Some might tell you that you can use a performance monitoring tool such as Windows' PerfMon utility to determine that a defrag utility is doing its job. Sounds reasonable. And I would agree that you can get an idea of fragmentation's impact on a disk subsystem (a single disk or RAID/SAN). But that's not enough.
To really get a handle on whether a defrag tool is helping, it's important to look not just at the entire drive and overall statistics for the drive. It's very important to look at all the files on a drive. Because if you have, for example, a thousand files on your drive, and 950 are completely defragmented but the other 50 are a mess, your drive is not in the best possible shape it can be. So you need to look at all files on the drive, and you need to look at write times specifically too. Because if you are writing new files to your drive and your free space is not consolidated, you're going to run into performance problems. And to determine this, you need to use more than PerfMon. You should use a tool like hIOmon, which provides very detailed performance information not only at the device level, but also at the file level, giving you the true story of how much a defragmentation tool is helping.

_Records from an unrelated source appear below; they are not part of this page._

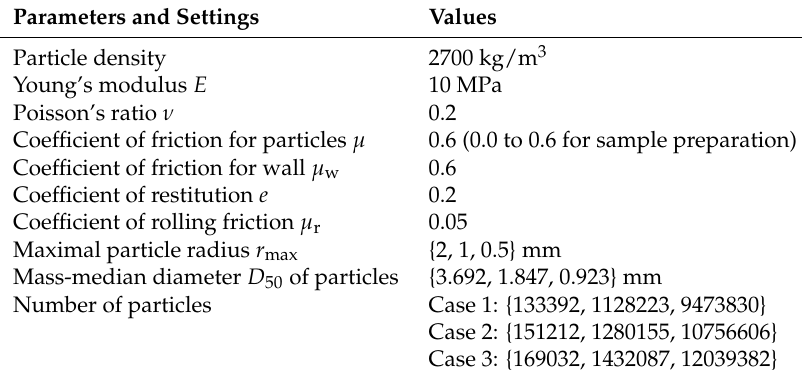
Table 2. Parameters and settings used in the discrete element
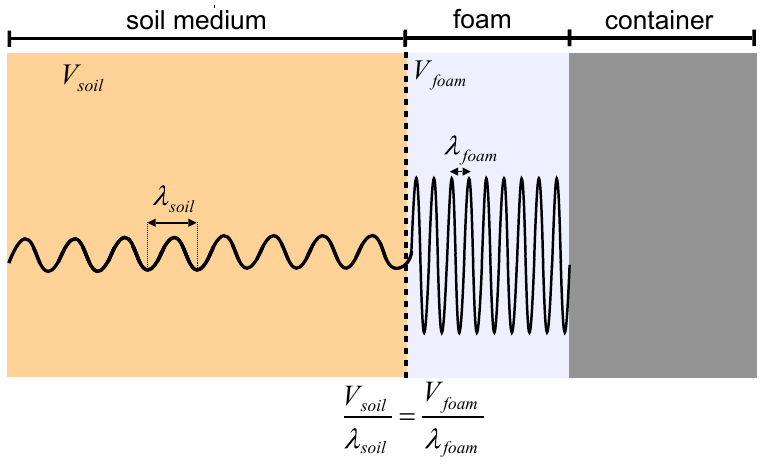
Figure 28. Schematic of wave propagation within a soil container having absorbing boundaries.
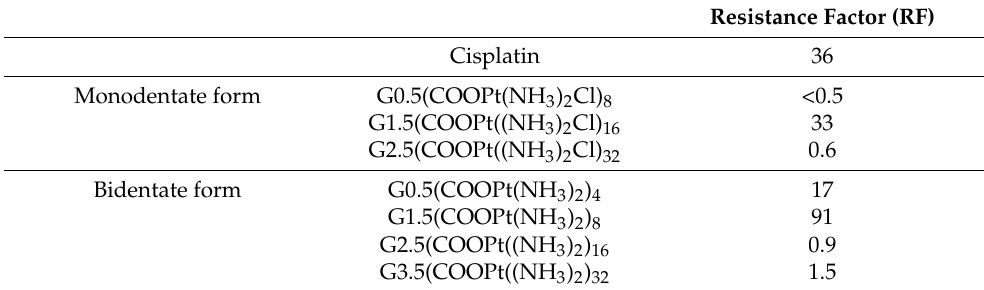
Table 6. Resistance factor for cisplatin and the metallodendrimers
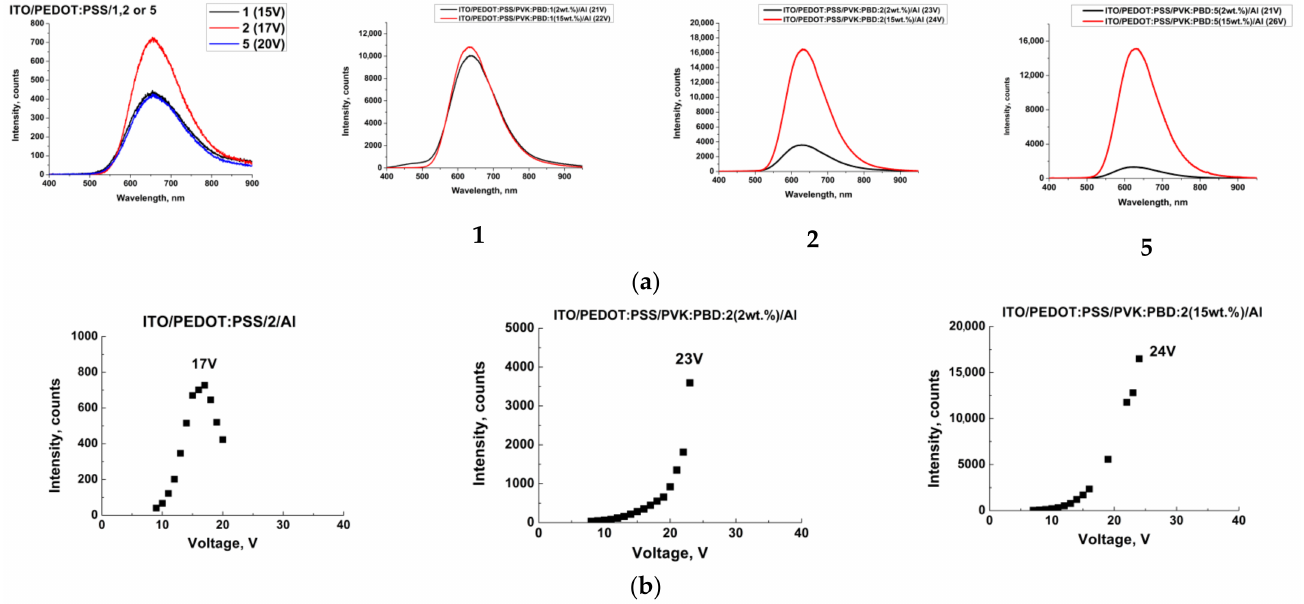
Figure 10. ( a ) EL spectra at maximum reached emission intensity of diodes based on complexes 1 , 2 and 5 and ( b ) example of applied voltage effect on EL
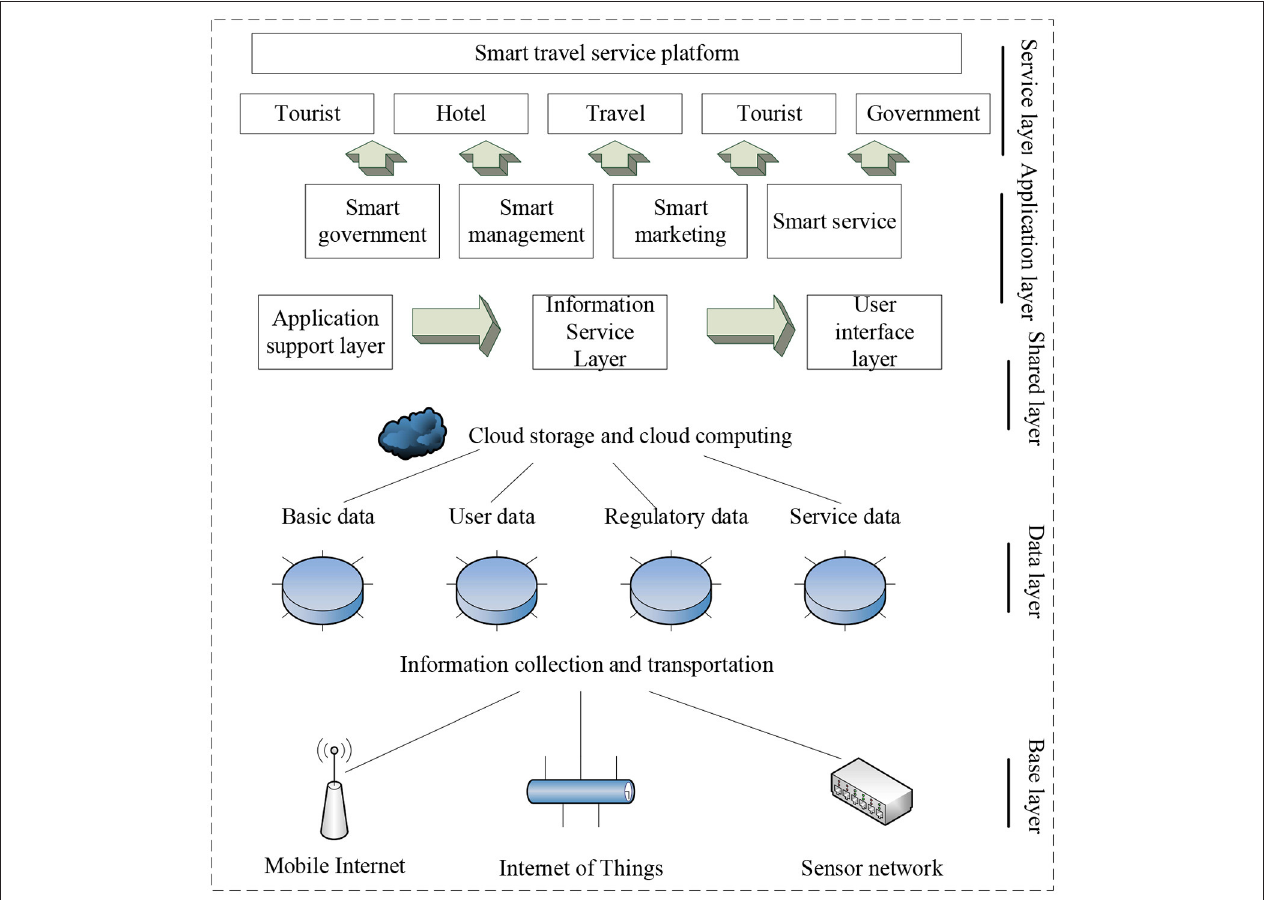
FIGURE 1 | The standard system of smart travel service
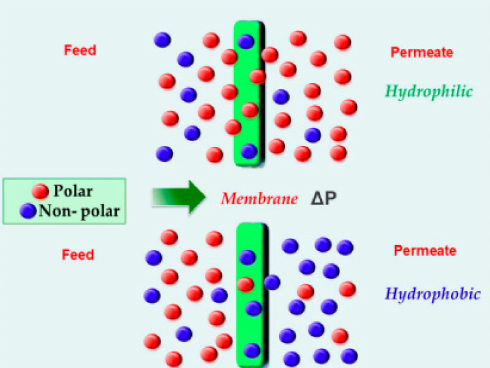
Figure 3. Preferential transport of hydrophilic and hydrophobic membranes. Adapted from [6] with permission from Copyright (2019),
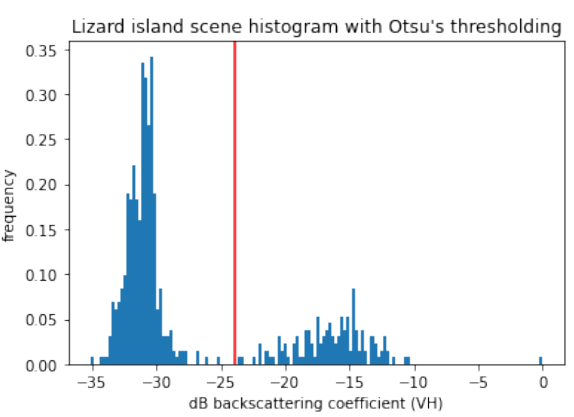
Figure 3. The histogram for the Lizard island scene depicted in the bottom right panel of Figure 2. The result of the Otsu’s method (in red) is equal to -23.95 dB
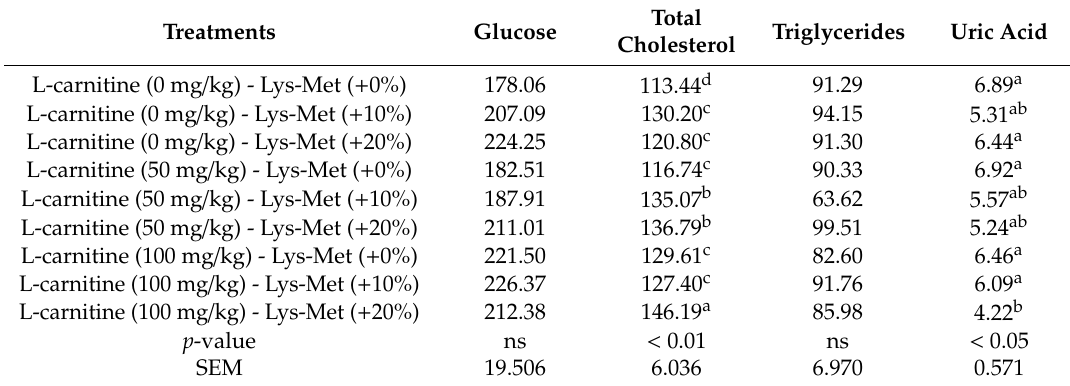
Table 7. Blood constituents (mg / dl) of broilers fed di ff erent levels of L-carnitine and lysine-methionine (Lys-Met).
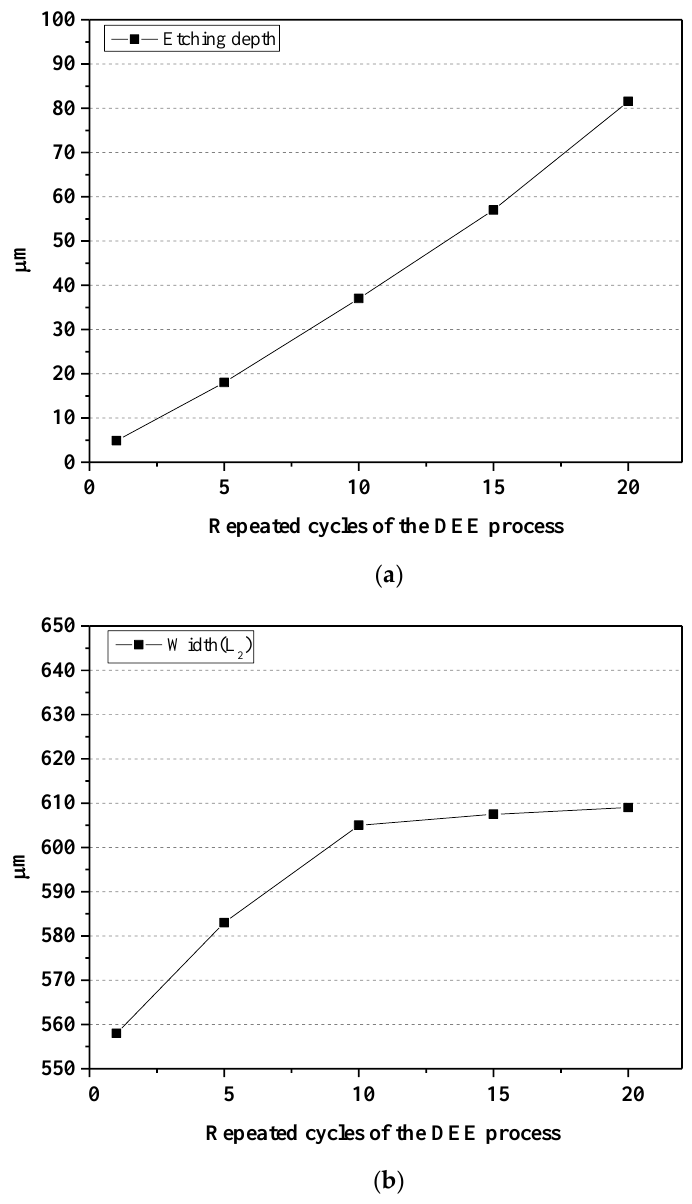
Figure 9. Variation of the etching depth and width (L 2 ) according to repeated cycles of the DEE process: ( a ) etching depth and ( b ) width (L 2 ).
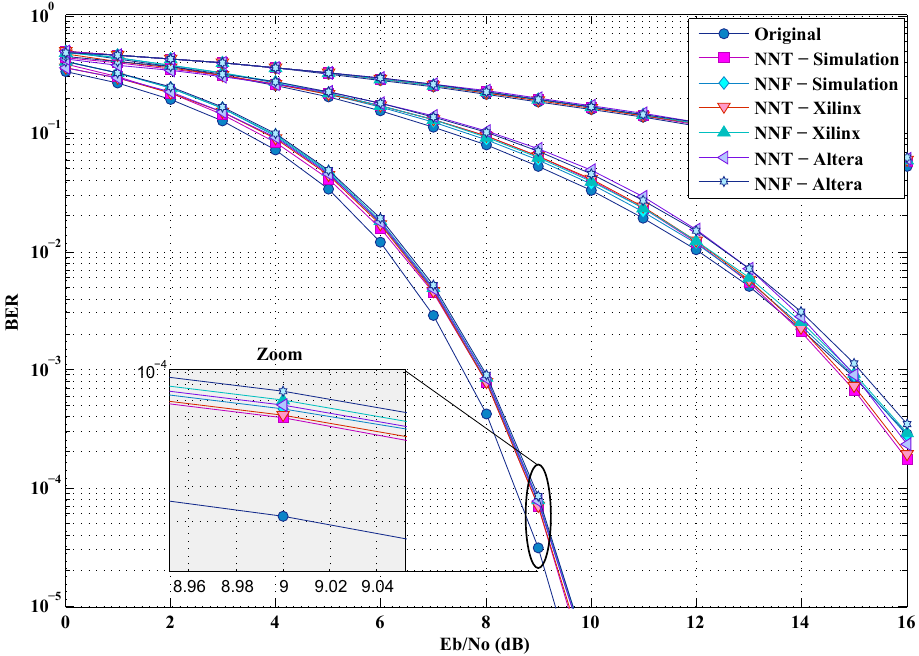
Figure 19. BER of the implementations for a CM4 channel.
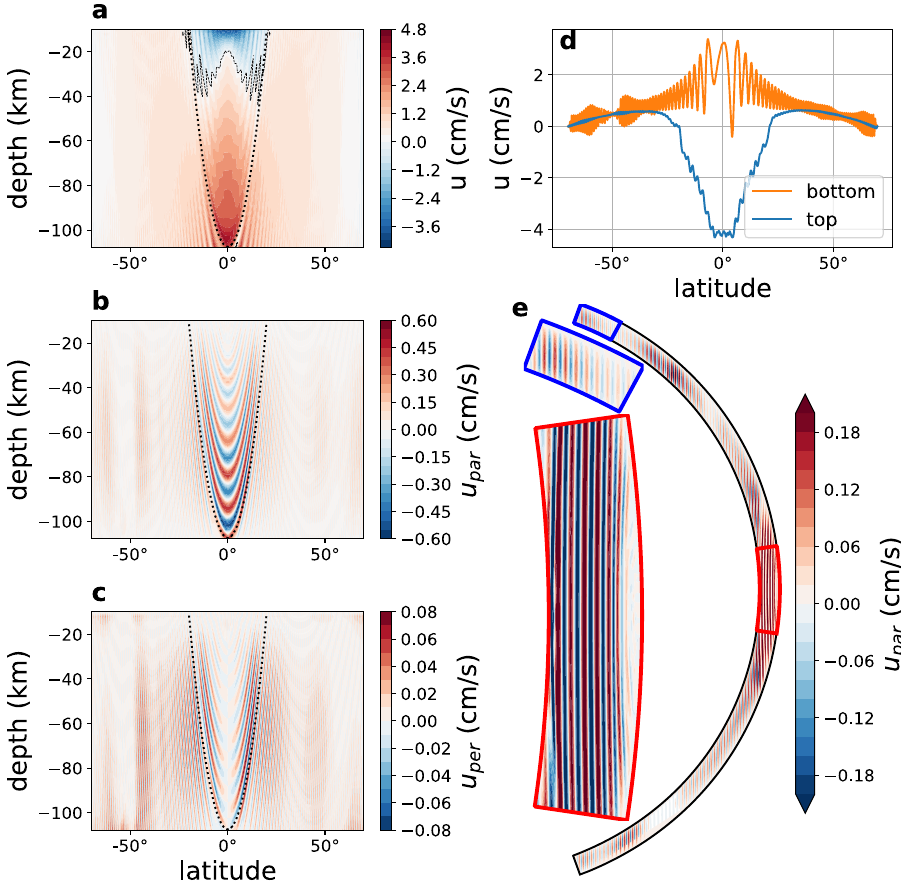
Fig. 2 2d simulation results — velocity. Latitude-depth snapshot plots of a zonal velocity (cm s − 1 , dashed line shows the zero contour), b velocity parallel to the axis of rotation, u par (cm s − 1 ), and c velocity perpendicular to the axis of rotation, u per (cm s − 1 ). The dotted lines in these panels shows the tangent cylinder. d Zonal velocity at the top and bottom of the ocean (cm s − 1 ) as a function of latitude. e The spherical presentation of the velocity parallel to the axis of rotation u par (also shown in b ), demonstrating Taylor columns that are parallel to the axis of rotation. The ocean depth extent is 100 km in all three frames shown, where the latitudinal extent of the main (black) frame is 70°S – 70°N, the low latitude (red) frame is 8°S – 8°N, and the high latitude (blue) frame is 61°N –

For a detailed overview of determining the impact of file fragmentation and free space fragmentation on drive performance, check out Greg Hayes' (Raxco Software's 5-time Microsoft MVP) article on this subject.
This is why free space consolidation matters - without it, your drive not only fragments more quickly, but performance suffers when you are writing to the drive.
And running all the time, over and over, time and again, invisibly or in full view, without consolidating free space, won't change that fact. You might think you're going somewhere fast, but you're just spinning your wheels.